In John, support for this is drawn from the theme of John 1:12-13 where the text says that "for all who received him, he gave the power to become children of God, but not by their will or the will of others, but by God." Then in John 6:44 and John 14:6, we have this paradoxical pairing of statements. In 6:44, no one can come to Jesus unless they are "dragged against their will" by the father.
The verb here is "ἑλκύω" and is a technical term in John used exactly six times. I suggest exploring those uses as it is enlightening and talks much about our ability to participate in our salvation. The BDB Lexicon has: "drag a person forcibly and against his will"
And in John 14:6, we have the famous statement that no-one comes to the father except through Jesus.
So there is this paradoxical framework that says that none of it us up to us. In fact, you might say that the idea that we have our own free will or merit is questioned entirely in John. The only way is through Jesus, you can't come to Jesus unless dragged against your will by God, and then in John 12:32, we have Jesus' statement that "if he is lifted up [on the cross], then he will drag all to himself." Again, the verb "to drag against your will" is used here, as well as the greek word "πάντας" meaning ALL.
So with that trio of verses, you get this round rejection of our role in salvation and a statement that God is in charge of it, especially when coupled with the theme in John 1:12-13 that it is not up to us.
Some scholars see a "protology" in John. This is that John points back to Eden. Instead of being born of blood/flesh, we are to be born of water and spirit, just like Adam was. Instead of eating food from the cursed ground, we are to eat food from above (end of John 6). These were the major punishments upon exile from eden. And the "sin" in eden was to reach out and grasp at something against God's will. But that was also paradoxically, the knowledge of right and wrong itself. So before this act, we could not have known right and wrong and would not have been moral agents in the act.
Compare this idea to what Jesus says it means to be a child of God in John 5:19, "Jesus said to them, “Very truly, I tell you, the Son can do nothing on his own, but only what he sees the Father doing; for whatever the Father does, the Son does likewise."
There is a sense here that Jesus is utterly obedient to God. This again is in contrast to the seeming disobedience in Eden. Furthermore, it would seem that the only reason that a person could reach out to choose to be saved in the first place is if they thought this was a "GOOD" thing to do... which, in the eden context, is more fruit of the knowledge of good and bad. The concept of "dragging against the will" and making it clear that we cannot do it ourselves removes the idea that we are chasing it because we think it is good, or chasing it because we are avoiding hell which we think is bad.
In fact, there is simply no other reason that we can move as beings.

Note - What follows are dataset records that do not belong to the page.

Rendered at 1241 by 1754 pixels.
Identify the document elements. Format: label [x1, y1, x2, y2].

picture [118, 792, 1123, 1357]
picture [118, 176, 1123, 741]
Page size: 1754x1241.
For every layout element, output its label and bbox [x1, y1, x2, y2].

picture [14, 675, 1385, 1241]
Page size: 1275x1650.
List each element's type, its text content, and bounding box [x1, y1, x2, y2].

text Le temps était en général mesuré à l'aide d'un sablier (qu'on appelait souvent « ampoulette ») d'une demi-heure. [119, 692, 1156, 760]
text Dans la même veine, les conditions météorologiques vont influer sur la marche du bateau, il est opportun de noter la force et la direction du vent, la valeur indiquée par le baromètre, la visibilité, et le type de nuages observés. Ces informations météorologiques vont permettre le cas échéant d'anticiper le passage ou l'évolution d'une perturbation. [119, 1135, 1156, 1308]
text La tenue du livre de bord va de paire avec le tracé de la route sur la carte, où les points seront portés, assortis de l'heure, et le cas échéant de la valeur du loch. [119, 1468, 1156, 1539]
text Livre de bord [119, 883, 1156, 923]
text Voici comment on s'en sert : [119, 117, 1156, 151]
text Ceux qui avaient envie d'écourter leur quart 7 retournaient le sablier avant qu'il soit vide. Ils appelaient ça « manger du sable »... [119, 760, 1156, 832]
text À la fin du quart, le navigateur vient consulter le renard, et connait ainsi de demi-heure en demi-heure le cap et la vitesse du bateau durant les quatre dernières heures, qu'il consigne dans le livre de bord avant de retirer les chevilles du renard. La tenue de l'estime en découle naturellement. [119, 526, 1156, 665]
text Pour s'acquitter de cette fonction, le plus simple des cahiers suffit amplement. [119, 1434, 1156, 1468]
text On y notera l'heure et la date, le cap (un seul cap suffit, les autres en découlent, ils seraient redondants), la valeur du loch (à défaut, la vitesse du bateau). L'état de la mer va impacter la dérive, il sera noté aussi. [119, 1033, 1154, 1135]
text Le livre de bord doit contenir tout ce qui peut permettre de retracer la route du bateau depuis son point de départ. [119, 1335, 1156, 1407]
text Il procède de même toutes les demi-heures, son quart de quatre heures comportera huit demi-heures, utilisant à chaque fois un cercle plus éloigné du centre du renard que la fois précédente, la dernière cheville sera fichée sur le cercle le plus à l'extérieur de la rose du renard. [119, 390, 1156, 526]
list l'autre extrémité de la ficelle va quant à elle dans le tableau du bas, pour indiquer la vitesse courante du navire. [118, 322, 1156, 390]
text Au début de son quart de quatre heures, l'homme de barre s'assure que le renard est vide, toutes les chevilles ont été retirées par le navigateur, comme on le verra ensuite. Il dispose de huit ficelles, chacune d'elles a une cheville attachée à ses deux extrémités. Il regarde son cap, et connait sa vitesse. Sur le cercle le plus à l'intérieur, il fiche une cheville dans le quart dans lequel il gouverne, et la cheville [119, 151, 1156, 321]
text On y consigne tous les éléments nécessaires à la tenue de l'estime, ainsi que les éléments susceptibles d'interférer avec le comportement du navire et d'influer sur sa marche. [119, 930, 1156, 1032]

We only act to achieve what we think is good or avoid what we think is bad. So it is literally impossible for us to act outside of the knowledge of good and bad. Hence you get a take that it simply cannot be up to us that is well supported in John.
I'll frame this with some meta-commentary by saying that universalism has persisted throughout Christianity (Origen being one of the first recorded explicitly open Universalists). But it is extremely hard to sell this. There is no value proposition behind Universalism. You walk into a universalist church and they say, "nah, you're good, all are saved." Then you walk out and don't come back. It takes the fear of hell to keep you in the pews, which is why the Universalism doesn't play well. In the early history of the USA, there was a huge backlash against Universalists and Calvinists in a very similar way to the backlash against Atheists. There is an idea that if it is out of your hands, then there will be no motivation for these people to be moral.
That is another long take, but it informs why it is challenging to find broad institutional support for Universalism even though it may be well supported in the text.